Le “conte” di Remigio e le stupidaggini dei giornalisti
Remigio viene con me in piscina a fare ginnastica antalgica. Lui deve essere più o meno sull’ottantina, massiccio, muscoloso, come deve essere uno che ha lavorato per quarant’anni nei manufatti di cemento. Alto forse un metro e settanta pesa novanta chili di forza pura. Niente grasso. Quadrato.
Parla quel veneto che è tipico dei confini con il Friuli storico, quello che si aggancia al friulano di Pasolini. E racconta racconta, forbito di parole essenziali, spesso onomatopeiche.

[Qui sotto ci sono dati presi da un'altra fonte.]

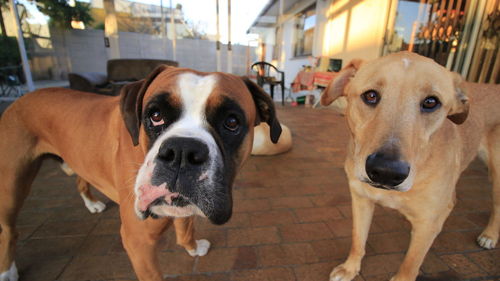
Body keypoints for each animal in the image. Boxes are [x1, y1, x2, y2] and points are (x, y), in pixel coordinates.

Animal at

Remigio ha nell’aia oltre un centinaio di animali, fra pollame, conigli, oche, anatre, un’asinella e un maiale, che tiene in amicizia e non uccide personalmente. A quest’uopo ha uno stuolo di amici che provvedono alla bisogna. Lui non vuole né ammazzare né veder ammazzare gli animali. Quando gli racconto che io, come rito di passaggio, a ventidue anni, uccisi un maiale con un fucile, fulminandolo con un sol colpo, ha un moto a mezzo tra la paura e l’orrore.
Mi dice che l’asinella e il maiale dormono insieme e sembra dialoghino, in amicizia, e di questo si bea nel suo bucolico agreste angolo della campagna.
Remigio ama parlare anche dei decenni passati al lavoro, dove godeva della fiducia e dell’amicizia dei “paroni”. Là si sentiva a casa sua, nella ditta dove passava dieci ore al giorno, dove “contava”, forte della sua passione aziendale, che oggi nei testi di gestione del personale si chiama “commitment”, solito anglicismo alla moda. Noi Italiani siamo esterofili, forse connotati da complessi di inferiorità consolidati nei secoli. E pensare che l’Impero romano è di qui, il Rinascimento è di qui, Dante e Michelangelo sono di qui.
Ma che commitment e commitment! Diciamo passione, quella che Remigio ha sempre provato per la Ditta, per gli Animali che gli riempiono il cortile e la vita, per la Vita.
Tra le “conte” di Remigio e quelle di insigni giornalisti, scelgo le prima, non solo perché sono più interessanti narrativamente, ma anche perché sono più veritiere.
Un esempio? Stamani l’insigne Massimo Giannini, direttore non so di quale quotidiano titola (o fa titolare) il suo pezzo sulla situazione idrogeologica italiana “Annuncio di un’apocalisse futura”. Due errori, uno concettuale e l’altro filologico-etimologico: parlare di “annuncio” è come dire che qualcosa accadrà di nuovo, quasi necessariamente (ed è ciò che gli inglesi chiamano wishful thinking, cioè “profezia che si auto-avvera”); usare il termine “apocalisse” in luogo di “catastrofe” significa non conoscerne il significato, poiché, come è noto non solo a grecisti di chiara fama, “apocalisse” significa “rivelazione” e non “catastrofe”. Penso di avere scritto e spiegato questo almeno un centinaio di volte nei miei scritti e detti pubblici, che evidentemente non arrivano a questi culti signori.
Viva Remigio, e abbasso gli illustri signori della cronaca imprecisa e sciatta, là dove l’allure fa il paio con la noia, trista inimica dei giorni, da rifuggire con cura, magari nel rifugio delle conte di Remigio da Marignana, Friuli.